In this episode of Adventures in Blockchain the panel discusses privacy in the blockchain. Privacy is a hot topic right now in the blockchain world and is an issue that a lot of people are trying to solve. This is a problem in both public and private blockchains.
Bruno starts by addressing the misconception that private blockchains mean that your data is private. He explains that that private means that you are taking control of the infrastructure and maintenance of the blockchain. Privacy is possible in public and private blockchains. Bruno corrects these misconceptions by describing the blockchain as a large database and just like in any other database you need to be careful in securing your data.
The main problem in the blockchain is that anyone on the network can see what you are doing. Bruno explains how zero-knowledge proofs can help. Zk-SNARK’s or Zero-Knowledge Succinct Non-Interactive Argument of Knowledge help you know when you have a valid transaction without actually having to run it. The panel talks about what this means for privacy.
The panel takes a step back to define public and private blockchains. Public blockchains, such as Ethereum and Bitcoin are run and maintained by the public. Public blockchains are not ideal for business who need to keep certain data secure. Private blockchains work better for business because a large corporation can run and maintain its own blockchain. They use permissions to control who in their corporation can see what in their blockchain, while the public has no access to their blockchain.
The panel gives advice on how to know if a blockchain is the best solution for your needs. They warn that even those blockchain is new and shiny is not everything should be put on a blockchain. Start by deciding if you need a blockchain and then what you want from your blockchain.
The pros and cons of blockchain implementation are considered. The centralized element of private blockchains makes them less secure while public blockchains are very secure. Private blockchains don’t have the same monetary incentive for maintenance. Privacy and throughput of public blockchains are cons that are seeing some improvement.

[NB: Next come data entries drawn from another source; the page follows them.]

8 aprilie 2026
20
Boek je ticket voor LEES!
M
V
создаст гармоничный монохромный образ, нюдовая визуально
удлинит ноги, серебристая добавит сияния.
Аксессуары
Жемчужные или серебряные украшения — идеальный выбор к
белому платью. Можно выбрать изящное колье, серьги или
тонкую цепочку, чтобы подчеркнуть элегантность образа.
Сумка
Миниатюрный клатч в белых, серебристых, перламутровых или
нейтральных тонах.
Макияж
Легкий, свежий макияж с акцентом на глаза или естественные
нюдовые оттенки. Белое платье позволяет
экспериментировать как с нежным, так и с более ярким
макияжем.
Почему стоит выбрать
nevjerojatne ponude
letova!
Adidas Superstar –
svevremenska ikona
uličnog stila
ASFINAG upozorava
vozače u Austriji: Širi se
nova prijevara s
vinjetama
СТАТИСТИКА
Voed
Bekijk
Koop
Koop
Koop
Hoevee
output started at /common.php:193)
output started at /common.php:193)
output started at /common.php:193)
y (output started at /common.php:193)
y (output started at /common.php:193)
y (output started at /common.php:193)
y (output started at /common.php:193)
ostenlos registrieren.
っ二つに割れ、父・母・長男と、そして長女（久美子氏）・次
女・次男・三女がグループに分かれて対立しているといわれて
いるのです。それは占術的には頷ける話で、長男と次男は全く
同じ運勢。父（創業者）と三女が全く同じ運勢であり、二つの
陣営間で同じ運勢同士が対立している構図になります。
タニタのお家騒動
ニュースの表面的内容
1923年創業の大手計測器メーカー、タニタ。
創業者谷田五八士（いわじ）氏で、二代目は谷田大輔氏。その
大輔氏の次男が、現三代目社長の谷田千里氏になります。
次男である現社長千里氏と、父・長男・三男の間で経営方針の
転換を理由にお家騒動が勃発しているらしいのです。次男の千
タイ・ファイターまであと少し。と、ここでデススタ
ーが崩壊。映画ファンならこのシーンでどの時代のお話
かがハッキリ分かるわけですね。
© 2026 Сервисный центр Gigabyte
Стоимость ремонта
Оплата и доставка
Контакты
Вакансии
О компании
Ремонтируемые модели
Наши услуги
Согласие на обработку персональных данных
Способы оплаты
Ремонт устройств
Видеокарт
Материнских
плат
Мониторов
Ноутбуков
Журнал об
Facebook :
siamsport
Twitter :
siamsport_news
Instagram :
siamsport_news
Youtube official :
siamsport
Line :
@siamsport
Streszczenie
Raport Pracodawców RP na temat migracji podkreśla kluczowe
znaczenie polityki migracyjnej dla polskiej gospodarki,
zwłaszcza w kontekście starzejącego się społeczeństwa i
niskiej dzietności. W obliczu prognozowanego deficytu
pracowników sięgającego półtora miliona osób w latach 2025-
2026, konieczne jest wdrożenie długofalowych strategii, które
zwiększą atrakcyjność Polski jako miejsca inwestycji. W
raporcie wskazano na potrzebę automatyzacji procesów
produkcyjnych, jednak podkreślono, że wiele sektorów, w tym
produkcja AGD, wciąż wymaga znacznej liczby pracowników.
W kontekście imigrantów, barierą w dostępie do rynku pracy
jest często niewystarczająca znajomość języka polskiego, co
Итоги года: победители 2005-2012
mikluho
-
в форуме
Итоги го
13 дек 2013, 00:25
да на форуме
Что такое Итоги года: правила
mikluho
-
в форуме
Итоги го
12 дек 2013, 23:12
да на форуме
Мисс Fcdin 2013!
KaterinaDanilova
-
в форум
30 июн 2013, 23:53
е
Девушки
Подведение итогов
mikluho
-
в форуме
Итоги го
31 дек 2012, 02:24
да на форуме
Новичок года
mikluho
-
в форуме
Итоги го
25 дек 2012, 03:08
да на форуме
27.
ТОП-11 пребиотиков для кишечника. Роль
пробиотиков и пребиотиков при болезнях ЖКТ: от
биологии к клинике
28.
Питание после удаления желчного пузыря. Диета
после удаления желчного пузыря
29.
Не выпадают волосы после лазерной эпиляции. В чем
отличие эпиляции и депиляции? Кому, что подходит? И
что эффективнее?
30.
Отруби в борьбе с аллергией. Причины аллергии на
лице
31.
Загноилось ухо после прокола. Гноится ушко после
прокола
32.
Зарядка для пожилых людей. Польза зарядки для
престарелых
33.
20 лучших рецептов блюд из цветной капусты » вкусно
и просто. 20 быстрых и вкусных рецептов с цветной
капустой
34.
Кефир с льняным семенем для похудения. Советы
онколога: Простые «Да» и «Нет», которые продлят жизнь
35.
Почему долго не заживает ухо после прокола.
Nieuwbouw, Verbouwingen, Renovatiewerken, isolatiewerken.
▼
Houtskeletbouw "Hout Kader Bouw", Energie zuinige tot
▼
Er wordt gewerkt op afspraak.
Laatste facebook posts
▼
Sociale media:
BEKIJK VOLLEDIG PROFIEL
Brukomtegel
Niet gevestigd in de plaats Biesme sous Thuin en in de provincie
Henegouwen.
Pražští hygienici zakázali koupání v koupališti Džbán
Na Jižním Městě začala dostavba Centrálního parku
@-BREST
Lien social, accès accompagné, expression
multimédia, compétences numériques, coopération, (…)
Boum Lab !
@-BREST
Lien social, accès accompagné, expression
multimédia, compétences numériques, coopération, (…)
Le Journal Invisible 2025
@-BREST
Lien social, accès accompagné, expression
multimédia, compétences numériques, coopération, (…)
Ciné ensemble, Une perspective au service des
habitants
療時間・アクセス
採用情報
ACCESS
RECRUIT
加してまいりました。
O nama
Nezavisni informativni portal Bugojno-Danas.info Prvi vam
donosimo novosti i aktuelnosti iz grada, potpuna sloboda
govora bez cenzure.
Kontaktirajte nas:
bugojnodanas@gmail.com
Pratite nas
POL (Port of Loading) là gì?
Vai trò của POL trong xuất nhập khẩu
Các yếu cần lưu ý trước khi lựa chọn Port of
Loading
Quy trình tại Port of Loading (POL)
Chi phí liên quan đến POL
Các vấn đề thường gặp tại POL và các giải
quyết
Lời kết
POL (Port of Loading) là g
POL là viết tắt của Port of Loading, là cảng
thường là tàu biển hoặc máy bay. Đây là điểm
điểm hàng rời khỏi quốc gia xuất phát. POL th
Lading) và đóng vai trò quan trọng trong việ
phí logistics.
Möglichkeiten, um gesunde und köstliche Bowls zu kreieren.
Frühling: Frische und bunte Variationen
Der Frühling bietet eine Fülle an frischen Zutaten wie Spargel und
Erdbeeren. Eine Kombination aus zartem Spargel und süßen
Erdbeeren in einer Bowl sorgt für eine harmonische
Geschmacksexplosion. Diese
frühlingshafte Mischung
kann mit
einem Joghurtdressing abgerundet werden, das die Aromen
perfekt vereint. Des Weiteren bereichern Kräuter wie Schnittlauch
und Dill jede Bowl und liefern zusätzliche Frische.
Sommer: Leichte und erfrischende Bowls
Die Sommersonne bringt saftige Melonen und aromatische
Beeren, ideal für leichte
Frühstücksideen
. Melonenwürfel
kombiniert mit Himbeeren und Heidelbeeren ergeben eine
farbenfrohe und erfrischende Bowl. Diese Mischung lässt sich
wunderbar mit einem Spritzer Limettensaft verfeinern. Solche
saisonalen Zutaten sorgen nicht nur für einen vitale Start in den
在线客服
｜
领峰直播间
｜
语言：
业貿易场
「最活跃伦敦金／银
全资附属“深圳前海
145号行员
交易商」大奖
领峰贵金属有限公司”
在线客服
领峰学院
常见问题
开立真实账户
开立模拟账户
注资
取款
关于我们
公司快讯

The issue of sending digital currency privately is getting close to being solved. Roman Storm built a dapp, tornado cash, that allows a roundabout way to achieve that anonymity in achieving private cryptocurrency transactions. It allows cryptocurrency to be placed in a mixer, a type of smart contract, along with other users that when pulled back out is no longer traceable back to the user.
The panel gets a little sidetracked off of privacy for a minute as they discuss experimenting with new use cases for blockchain. They discuss the Dubai smart city project. The implications the blockchains may have in the voting systems or medical records. With blockchain still being young, there are a lot of unexplored avenues that could benefit from the blockchain.
Gregory considers the adoption rate of the blockchain and cryptocurrency’s effect on the world. People are using cryptocurrency to send funds internationally. The financial world is working hard to keep up by lowering wire transfer rates. The panel wonders what killer app needs to be made to drive adoption forward. Gregory talks about decentralized finance apps that get users competitive interest rate on cryptocurrency, better privacy, and faster transfer speed. Bruno considers how regulations that prevent testing are slowing progress in blockchain experimentation.